Exactly the lines below from the line with "36 224 9.71" through the line with "66 270 15.24" must make up the answer, both ends included and pictures left out.
Records supplied Block Start
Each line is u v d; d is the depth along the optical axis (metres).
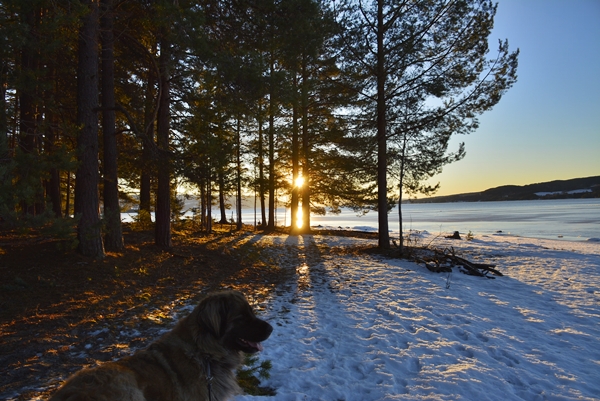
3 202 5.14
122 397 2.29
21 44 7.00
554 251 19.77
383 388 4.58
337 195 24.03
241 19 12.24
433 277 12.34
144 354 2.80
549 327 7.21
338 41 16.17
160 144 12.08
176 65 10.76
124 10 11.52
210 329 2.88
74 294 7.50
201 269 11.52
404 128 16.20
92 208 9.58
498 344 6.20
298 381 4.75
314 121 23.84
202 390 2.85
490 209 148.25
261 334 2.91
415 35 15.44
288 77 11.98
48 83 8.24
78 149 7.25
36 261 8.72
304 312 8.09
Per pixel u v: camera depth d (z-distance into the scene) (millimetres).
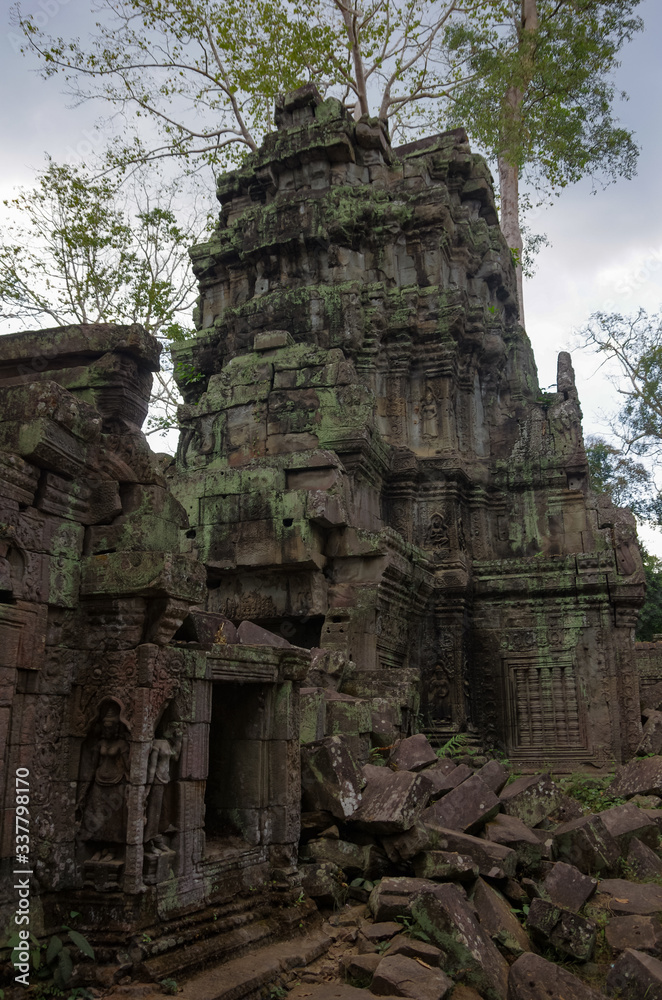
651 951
Records supplied Block End
Records supplied Block Start
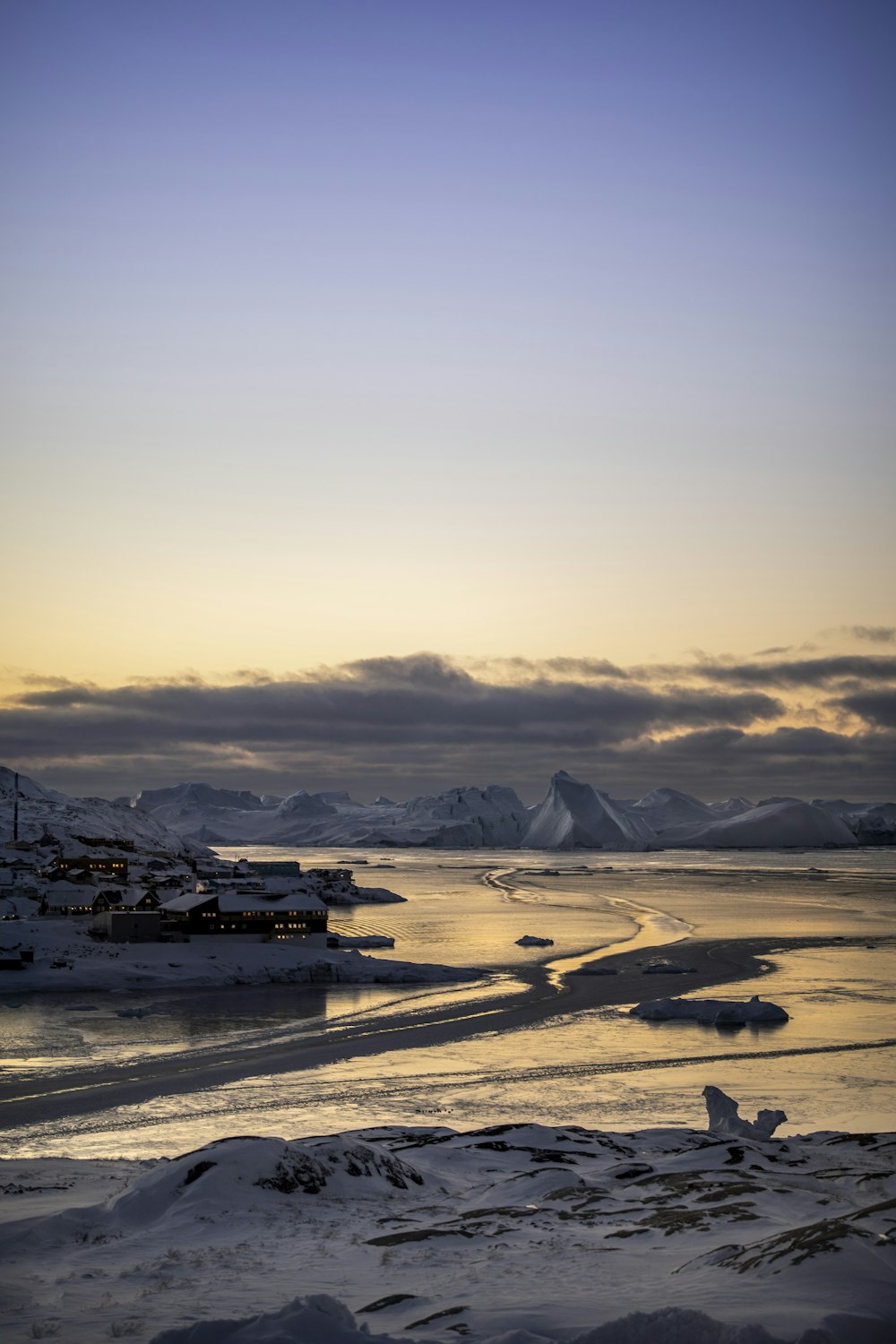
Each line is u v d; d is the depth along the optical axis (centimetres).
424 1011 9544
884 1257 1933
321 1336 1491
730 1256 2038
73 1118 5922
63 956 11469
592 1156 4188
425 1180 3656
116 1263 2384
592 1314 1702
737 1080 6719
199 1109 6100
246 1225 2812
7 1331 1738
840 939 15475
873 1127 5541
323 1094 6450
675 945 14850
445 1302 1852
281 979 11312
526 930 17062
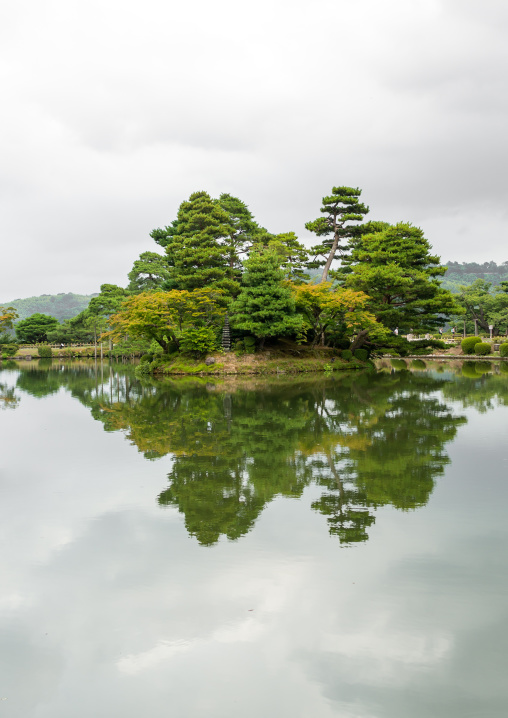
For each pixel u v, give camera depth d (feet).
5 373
Records supplied Block End
Records supplied Block Start
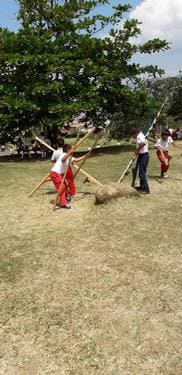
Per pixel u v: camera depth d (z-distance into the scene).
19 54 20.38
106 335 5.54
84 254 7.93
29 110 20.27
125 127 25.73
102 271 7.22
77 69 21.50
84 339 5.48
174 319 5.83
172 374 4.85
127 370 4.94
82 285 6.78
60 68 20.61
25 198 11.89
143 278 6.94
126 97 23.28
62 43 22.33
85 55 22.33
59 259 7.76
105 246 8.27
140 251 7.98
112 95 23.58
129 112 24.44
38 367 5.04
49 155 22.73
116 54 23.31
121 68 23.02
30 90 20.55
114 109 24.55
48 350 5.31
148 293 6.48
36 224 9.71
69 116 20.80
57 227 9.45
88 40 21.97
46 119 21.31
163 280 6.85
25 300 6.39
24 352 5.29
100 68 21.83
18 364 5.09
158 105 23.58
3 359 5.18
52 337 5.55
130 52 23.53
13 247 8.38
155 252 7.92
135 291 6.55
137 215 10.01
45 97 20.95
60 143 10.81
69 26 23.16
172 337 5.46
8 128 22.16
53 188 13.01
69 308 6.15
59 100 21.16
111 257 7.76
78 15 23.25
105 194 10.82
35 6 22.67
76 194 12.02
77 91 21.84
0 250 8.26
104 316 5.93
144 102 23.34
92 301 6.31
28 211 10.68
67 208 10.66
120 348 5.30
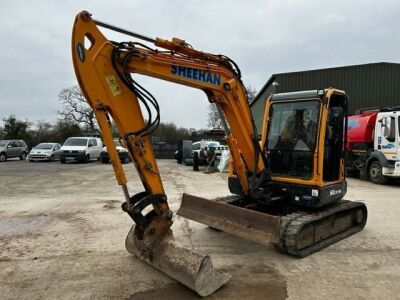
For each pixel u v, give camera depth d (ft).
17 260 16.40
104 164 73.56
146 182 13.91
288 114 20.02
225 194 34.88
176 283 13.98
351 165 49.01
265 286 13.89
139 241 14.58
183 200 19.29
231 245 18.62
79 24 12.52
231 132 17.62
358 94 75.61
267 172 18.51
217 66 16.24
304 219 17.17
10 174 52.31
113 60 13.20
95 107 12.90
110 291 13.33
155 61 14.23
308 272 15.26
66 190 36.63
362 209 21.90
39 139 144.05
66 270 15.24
Records supplied Block End
» **Response below**
36 224 9.71
69 116 20.80
57 227 9.45
88 40 21.97
46 119 21.31
163 280 6.85
25 300 6.39
24 352 5.29
100 68 21.83
18 364 5.09
158 105 23.58
3 359 5.18
52 337 5.55
130 52 23.53
13 247 8.38
155 252 7.92
135 291 6.55
137 215 10.01
45 97 20.95
60 143 10.81
69 26 23.16
172 337 5.46
8 128 22.16
53 188 13.01
69 308 6.15
59 100 21.16
111 257 7.76
78 15 23.25
105 194 10.82
35 6 22.67
76 194 12.02
77 91 21.84
0 250 8.26
104 316 5.93
144 102 23.34
92 301 6.31
28 211 10.68
67 208 10.66
120 348 5.30
For each pixel u v, give camera depth d (ft).
17 260 16.40
104 164 73.56
146 182 13.91
288 114 20.02
225 194 34.88
176 283 13.98
351 165 49.01
265 286 13.89
139 241 14.58
183 200 19.29
231 245 18.62
79 24 12.52
231 132 17.62
358 94 75.61
267 172 18.51
217 66 16.24
304 219 17.17
10 174 52.31
113 60 13.20
95 107 12.90
110 291 13.33
155 61 14.23
308 272 15.26
66 190 36.63
362 209 21.90
39 139 144.05
66 270 15.24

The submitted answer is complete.